We find ourselves battling stereotypes and outrageous laws criminalizing our homeless population. Find out more about what the ACLU is doing about it by reading Larry’s story. 

You couldn’t say I have a really great life. But without the Idaho ACLU it would be even worse.
I live in my camper. I have to keep moving it from place to place so I don’t get cited by the police. I have been a street performer, a pretty good guitar player, but I now have psoriatic arthritis, so I’m learning to play the ukulele. You have to adapt to whatever life hands you, don’t you?

Although I’ve struggled with a disability since 1987, I made Adirondack chairs, and they were good, too. They were beginning to sell pretty well. But four years ago my wife divorced me and, through a combination of things, I lost everything. Now let me tell you this: I am no role model for anyone. I have three convictions on my sheet-I’m no angel, believe me. But I sure am trying to walk a straight path, you can count on that. But losing my property, houses, my business and my livelihood felt dire.

So that’s my story. I’m trying to lead a decent life, to learn from my mistakes, to become self-sufficient. But last year the City of Boise passed an anti-soliciting ordinance. I kind of figured I had been pushed over the cliff. How could I have survived? Life is better lived if you are able to do something productive and they were taking that away.
I didn’t know what was going to happen.
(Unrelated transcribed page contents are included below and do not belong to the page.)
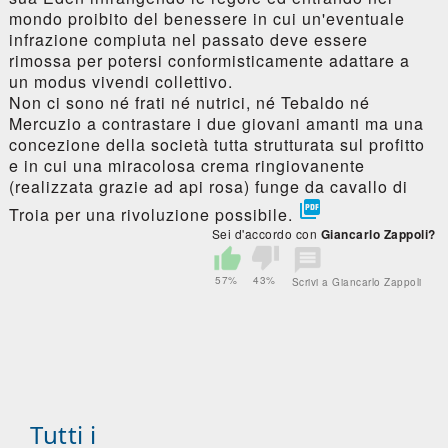
mondo proibito del benessere in cui un'eventuale
infrazione compiuta nel passato deve essere
rimossa per potersi conformisticamente adattare a
un modus vivendi collettivo.
Non ci sono né frati né nutrici, né Tebaldo né
Mercuzio a contrastare i due giovani amanti ma una
concezione della società tutta strutturata sul profitto
e in cui una miracolosa crema ringiovanente
(realizzata grazie ad api rosa) funge da cavallo di

Troia per una rivoluzione possibile.
Sei d'accordo con
Giancarlo Zappoli?
57%
43%
Scrivi a Giancarlo Zappoli
Tutti i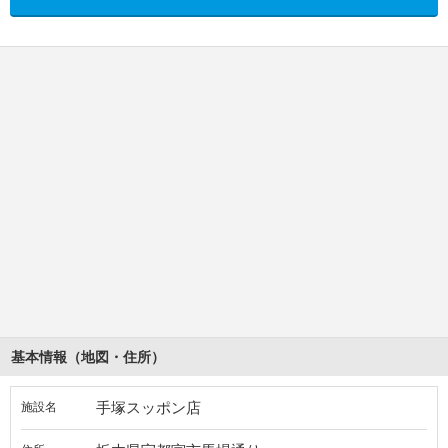
基本情報（地図・住所）
手塚スッポン店
施設名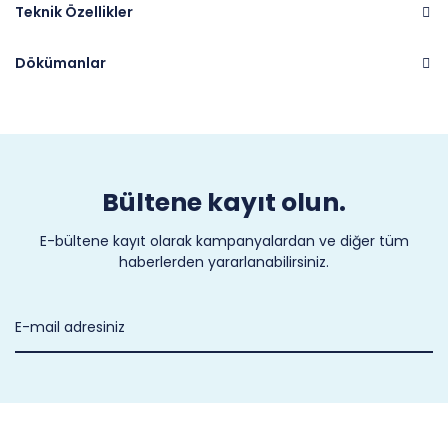
Teknik Özellikler
Dökümanlar
Marka
CASTEL
Bültene kayıt olun.
E-bültene kayıt olarak kampanyalardan ve diğer tüm
haberlerden yararlanabilirsiniz.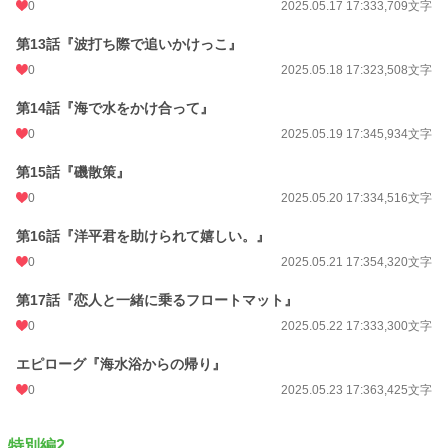
0
2025.05.17 17:33
3,709文字
第13話『波打ち際で追いかけっこ』
0
2025.05.18 17:32
3,508文字
第14話『海で水をかけ合って』
0
2025.05.19 17:34
5,934文字
第15話『磯散策』
0
2025.05.20 17:33
4,516文字
第16話『洋平君を助けられて嬉しい。』
0
2025.05.21 17:35
4,320文字
第17話『恋人と一緒に乗るフロートマット』
0
2025.05.22 17:33
3,300文字
エピローグ『海水浴からの帰り』
0
2025.05.23 17:36
3,425文字
特別編2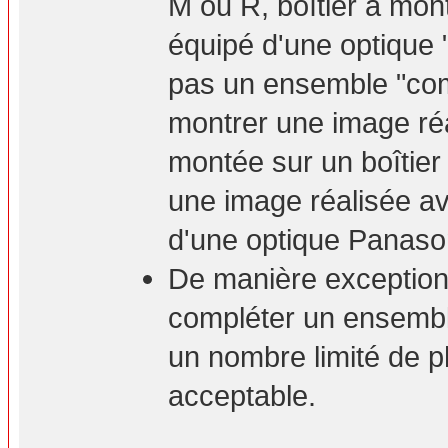
M ou R, boîtier à mont
équipé d'une optique 
pas un ensemble "com
montrer une image ré
montée sur un boîtie
une image réalisée a
d'une optique Panaso
De manière exceptionn
compléter un ensembl
un nombre limité de p
acceptable.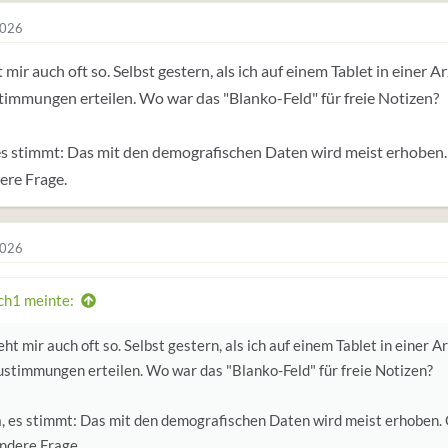
2026
 mir auch oft so. Selbst gestern, als ich auf einem Tablet in einer
immungen erteilen. Wo war das "Blanko-Feld" für freie Notizen?
es stimmt: Das mit den demografischen Daten wird meist erhoben.
ere Frage.
2026
h1 meinte:
ht mir auch oft so. Selbst gestern, als ich auf einem Tablet in einer
ustimmungen erteilen. Wo war das "Blanko-Feld" für freie Notizen?
a, es stimmt: Das mit den demografischen Daten wird meist erhoben. 
andere Frage.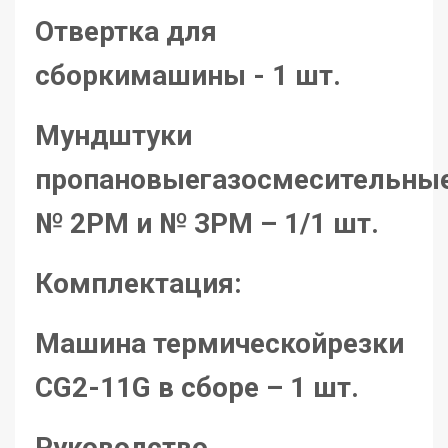
Отвертка для
сборкимашины - 1 шт.
Мундштуки
пропановыегазосмесительны
№ 2РМ и № 3РМ – 1/1 шт.
Комплектация:
Машина термическойрезки
CG2-11G в сборе – 1 шт.
Руководство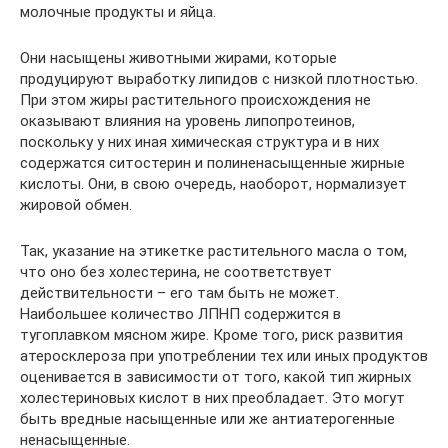
молочные продукты и яйца.
Они насыщены животными жирами, которые
продуцируют выработку липидов с низкой плотностью.
При этом жиры растительного происхождения не
оказывают влияния на уровень липопротеинов,
поскольку у них иная химическая структура и в них
содержатся ситостерин и полиненасыщенные жирные
кислоты. Они, в свою очередь, наоборот, нормализует
жировой обмен.
Так, указание на этикетке растительного масла о том,
что оно без холестерина, не соответствует
действительности – его там быть не может.
Наибольшее количество ЛПНП содержится в
тугоплавком мясном жире. Кроме того, риск развития
атеросклероза при употреблении тех или иных продуктов
оценивается в зависимости от того, какой тип жирных
холестериновых кислот в них преобладает. Это могут
быть вредные насыщенные или же антиатерогенные
ненасыщенные.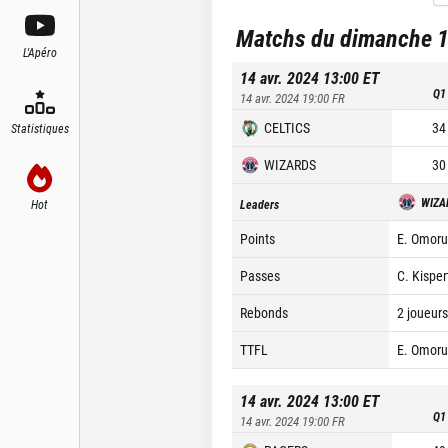
Matchs du dimanche 1
L'Apéro
14 avr. 2024 13:00
ET
Q1
14 avr. 2024 19:00
FR
CELTICS
34
Statistiques
WIZARDS
30
WIZA
Hot
Leaders
Points
E. Omoru
Passes
C. Kisper
Rebonds
2 joueurs
TTFL
E. Omoru
14 avr. 2024 13:00
ET
Q1
14 avr. 2024 19:00
FR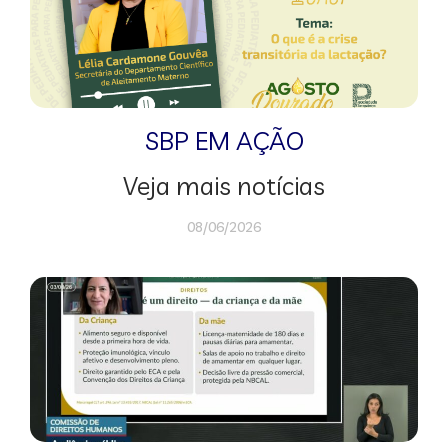
SBP EM AÇÃO
Veja mais notícias
08/06/2026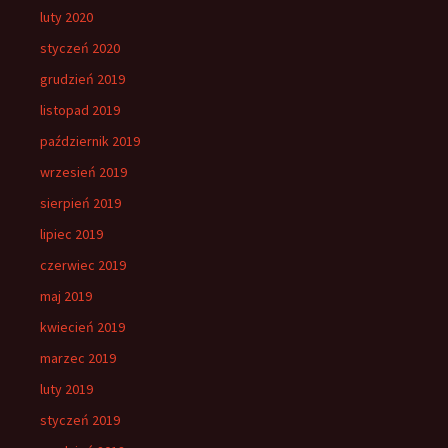
luty 2020
styczeń 2020
grudzień 2019
listopad 2019
październik 2019
wrzesień 2019
sierpień 2019
lipiec 2019
czerwiec 2019
maj 2019
kwiecień 2019
marzec 2019
luty 2019
styczeń 2019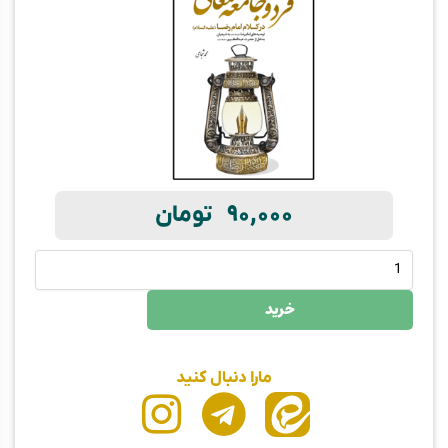
90,000
تومان
خرید
مارا دنبال کنید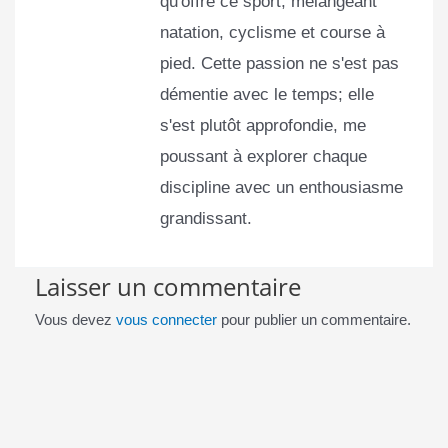
qu'offre ce sport, mélangeant
natation, cyclisme et course à
pied. Cette passion ne s'est pas
démentie avec le temps; elle
s'est plutôt approfondie, me
poussant à explorer chaque
discipline avec un enthousiasme
grandissant.
Laisser un commentaire
Vous devez
vous connecter
pour publier un commentaire.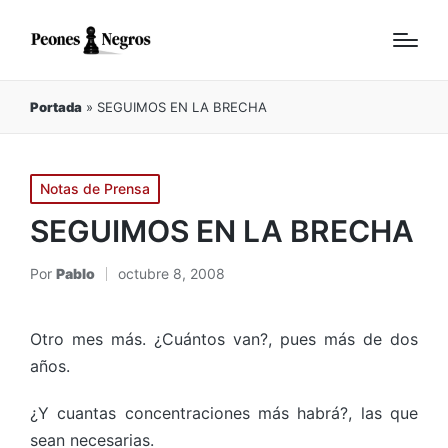
Portada
»
SEGUIMOS EN LA BRECHA
Publicado
Notas de Prensa
en
SEGUIMOS EN LA BRECHA
Por
Pablo
octubre 8, 2008
Publicado
por
Otro mes más. ¿Cuántos van?, pues más de dos
años.
¿Y cuantas concentraciones más habrá?, las que
sean necesarias.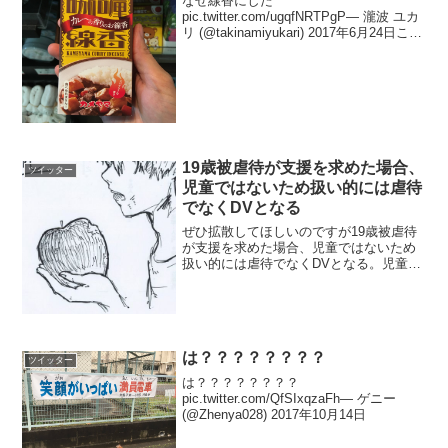
なぜ線香にした
pic.twitter.com/ugqfNRTPgP— 瀧波 ユカ
リ (@takinamiyukari) 2017年6月24日これ
もなぜ線香にした
pic.twitter.com/sPi8X1yPqV— 瀧波 ユカ
リ (@t...
19歳被虐待が支援を求めた場合、
ツイッター
児童ではないため扱い的には虐待
でなくDVとなる
ぜひ拡散してほしいのですが19歳被虐待
が支援を求めた場合、児童ではないため
扱い的には虐待でなくDVとなる。児童相
談所は動いてくれず女性相談所を紹介さ
れますが、「DV防止法では配偶者のみ適
応で親子間は対処不可」として女性相談
所も対応してくれま...
は？？？？？？？？
ツイッター
は？？？？？？？？
pic.twitter.com/QfSIxqzaFh— ゲニー
(@Zhenya028) 2017年10月14日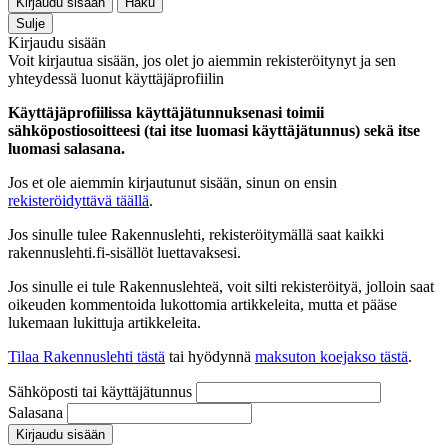
Kirjaudu sisään
Haku
Sulje
Kirjaudu sisään
Voit kirjautua sisään, jos olet jo aiemmin rekisteröitynyt ja sen
yhteydessä luonut käyttäjäprofiilin
Käyttäjäprofiilissa käyttäjätunnuksenasi toimii
sähköpostiosoitteesi (tai itse luomasi käyttäjätunnus) sekä itse
luomasi salasana.
Jos et ole aiemmin kirjautunut sisään, sinun on ensin
rekisteröidyttävä täällä
.
Jos sinulle tulee Rakennuslehti, rekisteröitymällä saat kaikki
rakennuslehti.fi-sisällöt luettavaksesi.
Jos sinulle ei tule Rakennuslehteä, voit silti rekisteröityä, jolloin saat
oikeuden kommentoida lukottomia artikkeleita, mutta et pääse
lukemaan lukittuja artikkeleita.
Tilaa Rakennuslehti tästä
tai hyödynnä
maksuton koejakso tästä
.
Sähköposti tai käyttäjätunnus
Salasana
Kirjaudu sisään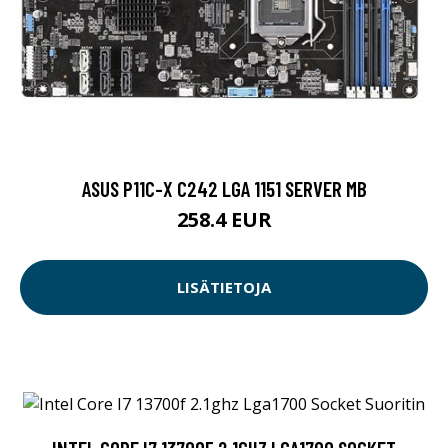
ASUS P11C-X C242 LGA 1151 SERVER MB
258.4 EUR
LISÄTIETOJA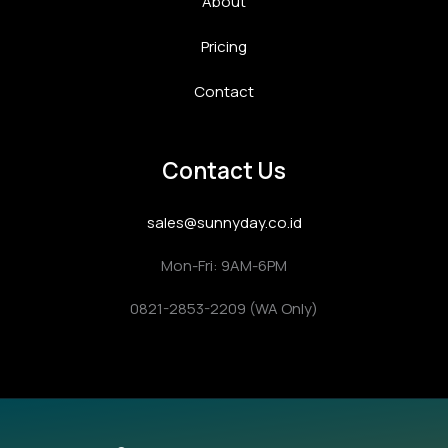
About
Pricing
Contact
Contact Us
sales@sunnyday.co.id
Mon-Fri: 9AM-6PM
0821-2853-2209 (WA Only)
But then the ACLU defended me and others. They went to work to have the law overturned. In January a judge ruled against the city. In February the city reimbursed the ACLU of Idaho for its legal fees.
So now my friends and I are free to continue leading our lives. As I said at the beginning, it’s not a great existence.  But that’s the hand I’ve been dealt, and I appreciate your contributions towards my performances. I’m strong, maybe stronger than most, and I will preserve.